Anders als bei der Regelung zu den Trägermedien in § 12 JuSchG wird bei dem Verkauf von hochprozentigem Alkohol nicht explizit auf den Versandhandel abgestellt. Das Landgericht (LG) Koblenz entschied daher, dass ein Online-Verkauf von Alkohol im Internet ohne jegliche Kontrollpflichten hinsichtlich des Alters des Käufers für den Händler möglich sei (Beschluss vom 13.08.2007, 4 HK O 120/07). Das Gericht begründet seine Auffassung damit, dass das Abgabeverbot in § 9 Abs. 1 JuSchG nicht ausdrücklich auf den Versandhandel verweist. Zudem könne der Verkauf und Versand von Alkohol nicht als „sonst in der Öffentlichkeit“ im Sinne des § 9 Abs. 1 JuSchG eingestuft werden.
Das Urteil erfährt jedoch zurecht Kritik in der Literatur (Liesching in MMR 2007, 725). Der Autor kritisiert, dass nach Auffassung des LG Koblenz der Versand von Alkohol an Kinder und Jugendliche unbeschränkt möglich sei. Weiter vertritt der Autor die Ansicht, dass der Internetversand von Alkohol in der Öffentlichkeit stattfinde und damit als „sonst in der Öffentlichkeit“ im Sinne der gesetzlichen Vorschrift erfolge. Auch das Bundesministerium für Familie, Senioren, Frauen und Jugend hat sich dieser Ansicht angeschlossen. So vertritt es in seiner das Jugendschutzrecht erläuternden Broschüre die Meinung, dass der Verkauf von Alkohol der Vorschrift des § 9 JuSchG unterfalle. Begründet wird dies damit, dass das Merkmal „in der Öffentlichkeit“ auch bei der Zustellung im öffentlichen Raum gegeben sei.

*AUFGABENSTELLUNG*
1. Beantworte anhand des Textauszugs zum Online-Verkauf von Alkohol diese Fragen:
(a) Welches Gericht hielt einen Online-Verkauf von Alkohol ohne Alterskontrolle für möglich?
(b) In welcher Fundstelle kritisiert Liesching diese Entscheidung?
(c) Welches Bundesministerium hat sich der Ansicht dieses Kritikers angeschlossen?
2. Gib aus dem Textauszug zum Online-Verkauf von Alkohol den Abschnitt wortgetreu zurück, der mit der Wortfolge „Anders als bei“ einsetzt und mit „JuSchG eingestuft werden.“ schließt.
Die anschließenden Einträge stammen aus einer anderen Quelle.

*BEREITGESTELLTE EINTRÄGE*
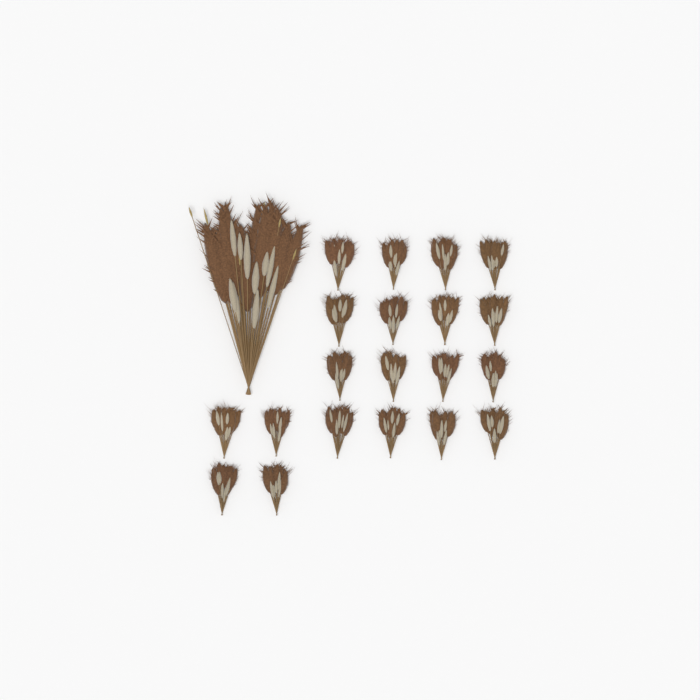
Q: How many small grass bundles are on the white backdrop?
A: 20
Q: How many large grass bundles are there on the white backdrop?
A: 1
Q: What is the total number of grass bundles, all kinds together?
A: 21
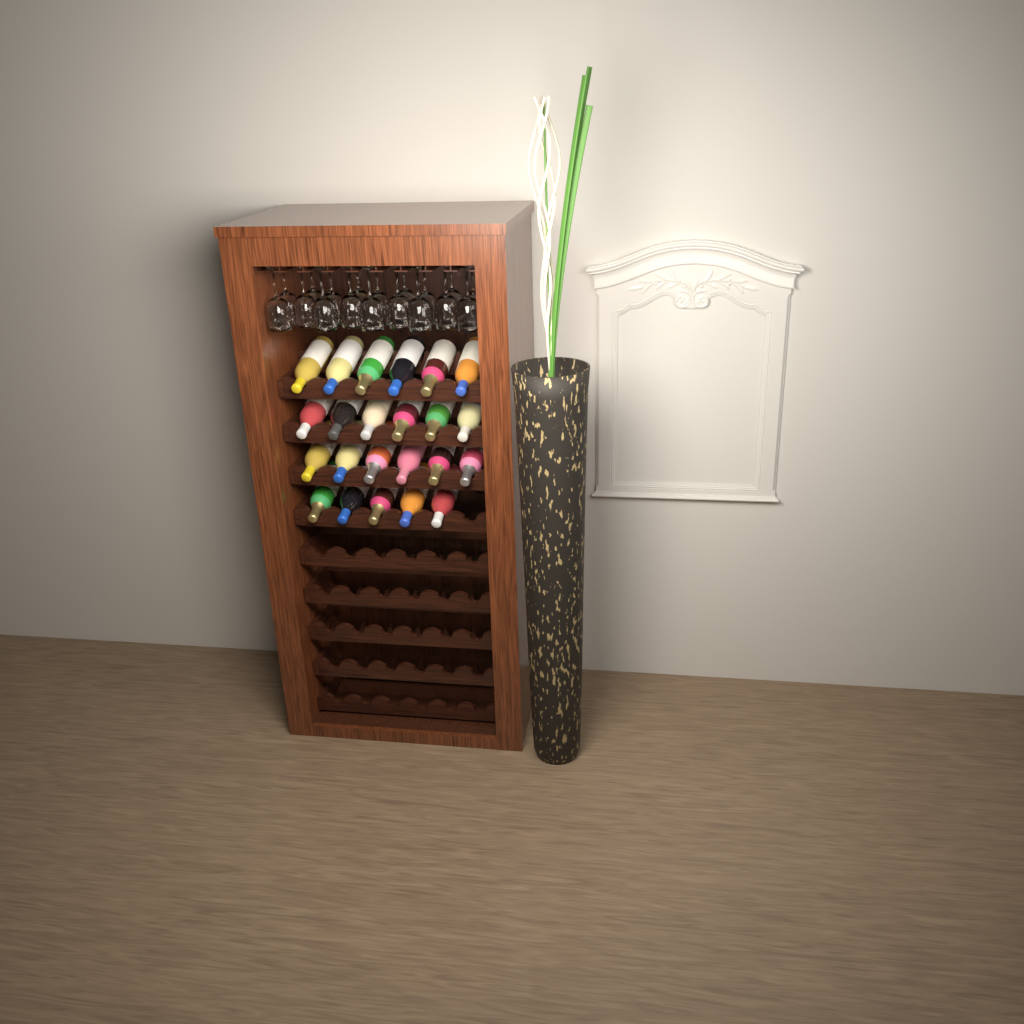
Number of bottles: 23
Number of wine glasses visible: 18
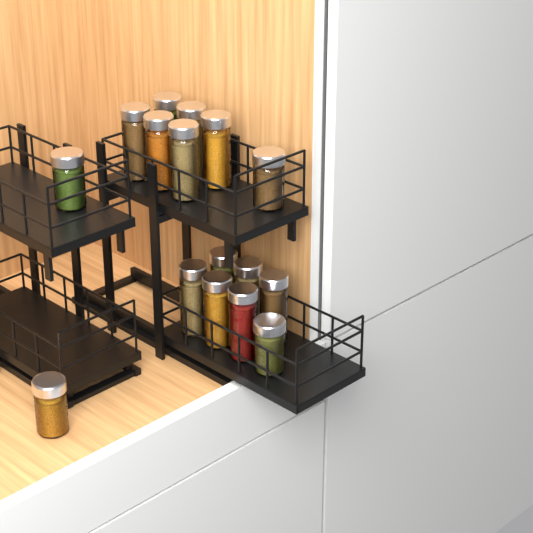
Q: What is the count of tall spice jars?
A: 12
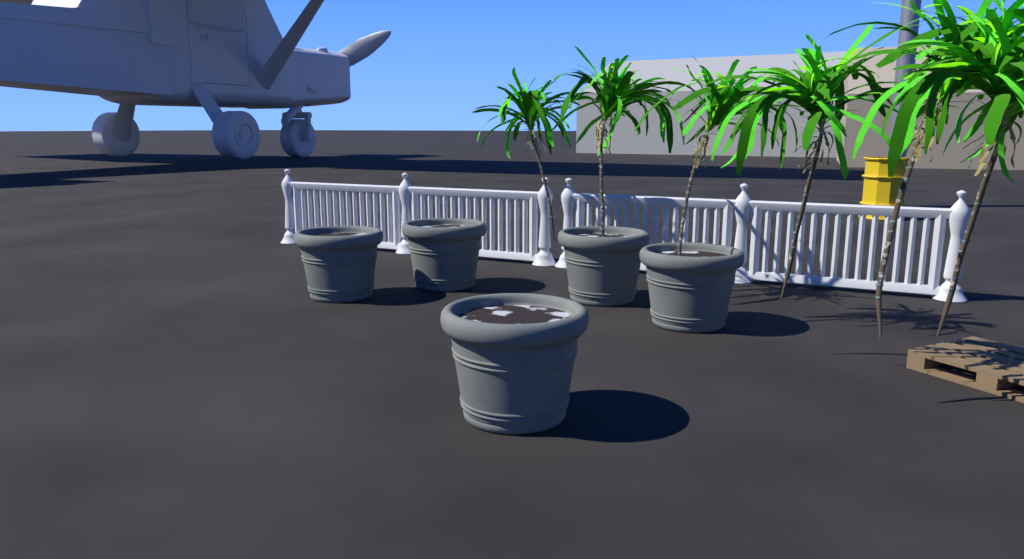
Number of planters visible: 5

*LÖSUNGEN JE AUFGABE*
1.
(a) Das Landgericht (LG) Koblenz.
(b) In MMR 2007, 725.
(c) Das Bundesministerium für Familie, Senioren, Frauen und Jugend.

2.
Anders als bei der Regelung zu den Trägermedien in § 12 JuSchG wird bei dem Verkauf von hochprozentigem Alkohol nicht explizit auf den Versandhandel abgestellt. Das Landgericht (LG) Koblenz entschied daher, dass ein Online-Verkauf von Alkohol im Internet ohne jegliche Kontrollpflichten hinsichtlich des Alters des Käufers für den Händler möglich sei (Beschluss vom 13.08.2007, 4 HK O 120/07). Das Gericht begründet seine Auffassung damit, dass das Abgabeverbot in § 9 Abs. 1 JuSchG nicht ausdrücklich auf den Versandhandel verweist. Zudem könne der Verkauf und Versand von Alkohol nicht als „sonst in der Öffentlichkeit“ im Sinne des § 9 Abs. 1 JuSchG eingestuft werden.